Brain processing speeds are estimates using a “sliding window” model in data processing. Jon Connelly offers the metaphor of unconscious mind as a locomotive train with conscious mind as a little red wagon tied behind it. As the train hauls its payload down the tracks, the little red wagon covers the same tracks, but in arrears, and with virtually no impact on the power of the locomotive.
Neuroscience informs us that the vast majority of neurocognitive processing takes place during the first 3rd of every second (or as fast as the first 4th) and is too fast for conscious processing. (Coca Cola used to insert subliminal ads into movies at this speed.) This is called the P3, or P300 (sometimes the P2 or P250 in people who process faster). After that data has been automatically processed, then a small fraction of that processing becomes available to conscious mind in the form of thoughts, feelings, impulses, and ‘decisions’.
Given the pace and scope of unconscious processing, the drag of internal discourse won’t get the job done. For the safety and continuity of the species, data processing has to be automatic, immediate, and as efficient as possible. This means that information has to rely on pattern recognition, not on logic. On pictures, not sentences. On recognition, not reason.
This is why a person can ‘decide’ to diet, and yet find his hand rooting around at the bottom of a potato chip bag. The bulk of his information processing is aiming him at the comfort food based on something about blood sugar and other indicators that, by downing a bag of chips, threat is mitigated. It’s why we might immediately reject a stranger as unreliable which no actual experience of that person. Perhaps their posture or hair color is similar to that of the 2nd grade teacher who died midyear. It’s why some people can pick up a microphone and speak their mind freely while others become paralyzed with panic. Mind is organizing around the small tidbits of information being handed up from vast depths of preconscious conclusions.
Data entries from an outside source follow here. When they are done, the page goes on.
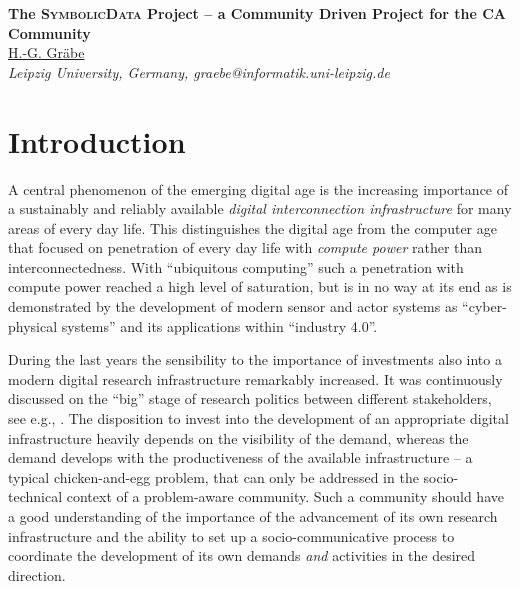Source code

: \documentclass[11pt]{article}
\begin{document}
%
\vspace{-0.8cm}
\begin{flushleft}
\Large \textbf{\noindent
The \textsc{SymbolicData} Project -- a Community Driven Project for the CA
Community}
\\
\vspace{0.5cm}
\normalsize
\normalsize{
 \underline{H.-G. Gr\"abe}
} \\
\vspace{5mm}
\textit{\footnotesize
Leipzig University, Germany, graebe@informatik.uni-leipzig.de\\
}
\end{flushleft}
\newcommand{\SD}{{\sc Symbo\-lic\-Data}}

\section{Introduction}

A central phenomenon of the emerging digital age is the increasing importance
of a sustainably and reliably available \emph{digital interconnection
  infrastructure} for many areas of every day life. This distinguishes the
digital age from the computer age that focused on penetration of every day
life with \emph{compute power} rather than interconnectedness.  With
``ubiquitous computing'' such a penetration with compute power reached a high
level of saturation, but is in no way at its end as is demonstrated by the
development of modern sensor and actor systems as ``cyber-physical systems''
and its applications within ``industry 4.0''. 

During the last years the sensibility to the importance of investments also
into a modern digital research infrastructure remarkably increased. It was
continuously discussed on the ``big'' stage of research politics between
different stakeholders, see e.g., \cite{h2020,esfri}.  The disposition to
invest into the development of an appropriate digital infrastructure heavily
depends on the visibility of the demand, whereas the demand develops with the
productiveness of the available infrastructure -- a typical chicken-and-egg
problem, that can only be addressed in the socio-technical context of a
problem-aware community.  Such a community should have a good understanding of
the importance of the advancement of its own research infrastructure and the
ability to set up a socio-communicative process to coordinate the development
of its own demands \emph{and} activities in the desired direction.
\end{document}
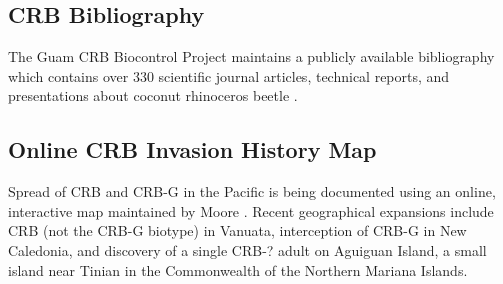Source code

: \documentclass[12pt,letterpaper,english,bibliography=totocnumbered]{scrartcl}
\begin{document}
\subsection{CRB Bibliography}

The Guam CRB Biocontrol Project maintains a publicly available bibliography which contains over 330 scientific journal articles, technical reports, and presentations about coconut rhinoceros beetle \cite{moore_coconut_2019}.

\subsection{Online CRB Invasion History Map}

Spread of CRB and CRB-G in the Pacific is being documented using an online, interactive map maintained by Moore \cite{moore_web_2019}. Recent geographical expansions include CRB (not the CRB-G biotype) in Vanuata, interception of CRB-G in New Caledonia, and discovery of a single CRB-? adult on Aguiguan Island, a small island near Tinian in the Commonwealth of the Northern Mariana Islands.

\newpage
\printbibliography
\end{document}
As a neurofeedback practitioner, I’ve arrived at this rationale for using hypnotherapy in my practice. Use metaphors and images to communicate where automatic behavior occurs. Behave as a proxy for deeper mind.
This insight into mind, leads me to a strange conclusion. If the bulk of information on which we base behavior is the result of sensory pattern recognition and data matching, then objective Truth has nothing to do with it. This deeper processing isn’t concerned with what’s True. It’s looking first and foremost to avoid what might kill us, and then what might be possible (opportunities for growth and learning that might increase well-being).
If the goal of our deeper experience has nothing to do with sorting truth from falsehood, as a hypnotherapist shall I put forward so-called “facts” and explanations just because they are likely to cause a shift away from a harmful belief, a hopeless or helpless feeling, or away from fear or anger? Do I do away with Truth as a criteria for intervention? (Evidently unconscious does.)
As of now, I think yes.
Without fact checking, and with no regard for the Truth of it, I do what it takes to convince the porn addict that most of the women are victims of human trafficking and are acting because they’ve been promised their next fix. I can tell him that each woman could be that woman until his mind can’t find a woman participating in porn of her own will. I do this because I want unconscious mind to switch association away from pleasure to disgust or sympathy so my client can begin to enjoy the whole-body sensations of slippery sex with a real person. I do it because his unconscious mind began long ago to innocently guide him to internet porn so he could learn about sex. That naïve unconscious mind never intended it to end up where it did, with debt, isolation, and self-loathing. I have to be a more beneficial unconscious mind for him, until his connection to porn and his self-image transform into more beneficial possibilities.
And that’s my Truth, at least for now.